= Tasks for this exercise =
• a. In the notebook excerpt on Kaggle age groups, list the wording that follows the # sign in every code comment, in order.
• b. From the notebook excerpt on Kaggle age groups, extract the passage from "As these figures" to "df_kaggle_age.reset_index(inplace = True)", keeping every word unchanged.

= Selection =
As these figures represent men in Kaggle divided by age group, it is a good idea to store them into our new dataframe. Hence the new column **men_count**. 

In [None]:
# make new list
list_4 = men.tolist()

# flatten the list
list_4 = np.array(list_4).flatten()

# create new column "men_count"
df_kaggle_age['men_count'] = np.array(list_4)

# reset index
df_kaggle_age.reset_index(inplace = True) 

# select and drop selected column
col = ['index']
df_kaggle_age = df_kaggle_age.drop(col, axis=1)

df_kaggle_age.head(11)

In addition to mere value count, we add another column **men_perc**, which shows the same figures as percentages by age group.

In [None]:
# calculate percentage of men 
df_kaggle_age['men_perc'] = (df_kaggle_age['men_count'] / df_kaggle_age['men_count'].sum()) * 100

# round the result to one decimal
df_kaggle_age['men_perc'] = df_kaggle_age['men_perc'].round(decimals=1)

df_kaggle_age.head(11)

Boundary annotation records:
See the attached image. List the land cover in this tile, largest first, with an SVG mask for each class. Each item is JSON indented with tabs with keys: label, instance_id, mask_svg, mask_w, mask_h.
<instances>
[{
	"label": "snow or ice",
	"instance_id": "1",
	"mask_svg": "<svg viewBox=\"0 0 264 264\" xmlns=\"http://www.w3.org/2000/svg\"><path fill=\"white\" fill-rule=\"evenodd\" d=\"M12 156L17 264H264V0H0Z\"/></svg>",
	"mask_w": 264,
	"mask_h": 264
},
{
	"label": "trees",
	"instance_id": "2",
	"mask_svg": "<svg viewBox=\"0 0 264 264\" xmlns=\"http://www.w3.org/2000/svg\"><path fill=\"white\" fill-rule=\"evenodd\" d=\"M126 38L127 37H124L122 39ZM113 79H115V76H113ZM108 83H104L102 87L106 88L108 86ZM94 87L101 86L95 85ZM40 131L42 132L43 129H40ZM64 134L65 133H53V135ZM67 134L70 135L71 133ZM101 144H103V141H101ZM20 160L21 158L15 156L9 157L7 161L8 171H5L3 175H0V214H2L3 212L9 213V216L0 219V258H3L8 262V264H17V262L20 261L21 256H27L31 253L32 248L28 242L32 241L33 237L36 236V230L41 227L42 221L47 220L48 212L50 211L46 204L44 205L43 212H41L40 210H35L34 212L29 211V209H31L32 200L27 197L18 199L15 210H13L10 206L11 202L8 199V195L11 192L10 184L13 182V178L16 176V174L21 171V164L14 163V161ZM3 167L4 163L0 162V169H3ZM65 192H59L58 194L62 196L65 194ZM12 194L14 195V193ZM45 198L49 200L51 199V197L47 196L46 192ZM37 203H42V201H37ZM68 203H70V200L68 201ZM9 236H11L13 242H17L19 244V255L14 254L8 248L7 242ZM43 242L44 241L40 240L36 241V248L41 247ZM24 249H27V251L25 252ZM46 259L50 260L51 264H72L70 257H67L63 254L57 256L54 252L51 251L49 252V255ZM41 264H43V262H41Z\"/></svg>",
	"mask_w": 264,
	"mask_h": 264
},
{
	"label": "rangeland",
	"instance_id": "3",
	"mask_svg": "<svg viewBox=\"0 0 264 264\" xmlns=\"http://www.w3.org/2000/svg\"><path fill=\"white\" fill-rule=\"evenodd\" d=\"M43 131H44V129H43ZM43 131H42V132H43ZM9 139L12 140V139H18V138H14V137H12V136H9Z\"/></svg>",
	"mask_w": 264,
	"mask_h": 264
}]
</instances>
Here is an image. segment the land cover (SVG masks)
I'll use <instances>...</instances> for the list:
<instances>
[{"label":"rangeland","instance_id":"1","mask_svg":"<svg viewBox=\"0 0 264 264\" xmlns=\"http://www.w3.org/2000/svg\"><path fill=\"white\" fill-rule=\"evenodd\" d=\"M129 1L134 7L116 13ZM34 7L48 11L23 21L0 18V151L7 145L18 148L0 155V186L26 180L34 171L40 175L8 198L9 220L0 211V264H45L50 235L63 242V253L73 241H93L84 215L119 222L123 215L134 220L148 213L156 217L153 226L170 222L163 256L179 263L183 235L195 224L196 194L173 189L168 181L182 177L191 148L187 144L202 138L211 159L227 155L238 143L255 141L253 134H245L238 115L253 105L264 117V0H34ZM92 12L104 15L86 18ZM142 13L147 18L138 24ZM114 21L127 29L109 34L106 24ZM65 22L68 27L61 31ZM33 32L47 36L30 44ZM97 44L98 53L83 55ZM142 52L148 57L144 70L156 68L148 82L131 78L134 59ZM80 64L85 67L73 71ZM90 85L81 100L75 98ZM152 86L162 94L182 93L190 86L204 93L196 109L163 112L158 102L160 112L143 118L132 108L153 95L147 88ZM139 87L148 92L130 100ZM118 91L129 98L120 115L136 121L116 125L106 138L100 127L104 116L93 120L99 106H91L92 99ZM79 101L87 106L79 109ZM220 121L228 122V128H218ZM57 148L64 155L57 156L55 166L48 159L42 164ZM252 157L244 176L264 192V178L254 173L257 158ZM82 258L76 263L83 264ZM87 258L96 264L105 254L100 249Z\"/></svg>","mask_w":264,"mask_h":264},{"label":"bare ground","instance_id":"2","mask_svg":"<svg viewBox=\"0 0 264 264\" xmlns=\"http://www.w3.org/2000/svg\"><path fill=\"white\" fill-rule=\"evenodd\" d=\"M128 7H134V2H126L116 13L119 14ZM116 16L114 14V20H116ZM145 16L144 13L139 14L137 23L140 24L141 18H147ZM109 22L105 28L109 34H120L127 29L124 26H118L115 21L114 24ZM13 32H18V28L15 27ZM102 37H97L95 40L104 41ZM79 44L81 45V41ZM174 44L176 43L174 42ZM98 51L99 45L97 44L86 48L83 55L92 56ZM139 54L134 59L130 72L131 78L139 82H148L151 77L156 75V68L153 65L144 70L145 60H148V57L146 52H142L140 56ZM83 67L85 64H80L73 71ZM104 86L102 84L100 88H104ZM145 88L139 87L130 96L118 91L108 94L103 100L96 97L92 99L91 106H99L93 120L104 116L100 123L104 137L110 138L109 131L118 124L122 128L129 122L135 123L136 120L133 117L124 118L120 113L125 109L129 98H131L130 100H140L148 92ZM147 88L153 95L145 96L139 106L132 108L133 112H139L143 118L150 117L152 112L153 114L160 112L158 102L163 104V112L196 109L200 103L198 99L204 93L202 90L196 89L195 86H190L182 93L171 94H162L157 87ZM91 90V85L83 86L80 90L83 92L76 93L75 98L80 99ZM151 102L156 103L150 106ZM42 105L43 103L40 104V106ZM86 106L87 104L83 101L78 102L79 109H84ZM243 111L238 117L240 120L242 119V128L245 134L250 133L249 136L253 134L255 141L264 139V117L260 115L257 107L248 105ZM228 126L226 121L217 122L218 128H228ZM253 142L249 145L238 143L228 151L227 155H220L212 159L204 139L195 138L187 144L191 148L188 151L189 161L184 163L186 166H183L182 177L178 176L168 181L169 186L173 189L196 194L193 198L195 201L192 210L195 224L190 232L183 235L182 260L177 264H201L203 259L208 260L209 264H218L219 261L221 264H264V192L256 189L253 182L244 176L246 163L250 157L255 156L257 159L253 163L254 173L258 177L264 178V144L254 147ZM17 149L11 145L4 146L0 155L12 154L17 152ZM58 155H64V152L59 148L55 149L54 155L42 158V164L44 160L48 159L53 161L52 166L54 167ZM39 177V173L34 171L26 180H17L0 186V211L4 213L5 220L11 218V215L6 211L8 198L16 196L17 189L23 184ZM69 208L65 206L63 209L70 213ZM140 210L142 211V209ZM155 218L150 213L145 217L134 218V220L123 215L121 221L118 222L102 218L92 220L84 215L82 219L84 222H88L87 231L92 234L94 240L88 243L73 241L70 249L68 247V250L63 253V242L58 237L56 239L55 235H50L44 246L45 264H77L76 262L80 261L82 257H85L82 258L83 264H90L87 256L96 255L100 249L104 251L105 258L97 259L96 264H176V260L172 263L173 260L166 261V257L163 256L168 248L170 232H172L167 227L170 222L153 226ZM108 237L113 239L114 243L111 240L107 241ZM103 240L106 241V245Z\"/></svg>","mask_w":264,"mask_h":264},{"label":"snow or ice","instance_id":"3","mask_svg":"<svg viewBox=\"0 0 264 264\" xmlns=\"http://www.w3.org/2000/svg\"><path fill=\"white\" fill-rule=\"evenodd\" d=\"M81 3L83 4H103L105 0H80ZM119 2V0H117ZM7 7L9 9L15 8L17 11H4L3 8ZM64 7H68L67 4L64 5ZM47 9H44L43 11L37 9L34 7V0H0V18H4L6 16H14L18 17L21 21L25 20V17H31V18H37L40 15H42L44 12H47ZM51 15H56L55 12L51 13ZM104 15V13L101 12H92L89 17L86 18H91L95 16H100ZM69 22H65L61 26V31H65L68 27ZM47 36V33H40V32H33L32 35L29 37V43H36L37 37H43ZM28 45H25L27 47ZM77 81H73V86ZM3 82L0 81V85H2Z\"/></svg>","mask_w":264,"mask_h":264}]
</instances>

= Solutions to the tasks =
• a.
1. make new list
2. flatten the list
3. create new column "men_count"
4. reset index
5. select and drop selected column
6. calculate percentage of men
7. round the result to one decimal

• b.
As these figures represent men in Kaggle divided by age group, it is a good idea to store them into our new dataframe. Hence the new column **men_count**. 

In [None]:
# make new list
list_4 = men.tolist()

# flatten the list
list_4 = np.array(list_4).flatten()

# create new column "men_count"
df_kaggle_age['men_count'] = np.array(list_4)

# reset index
df_kaggle_age.reset_index(inplace = True)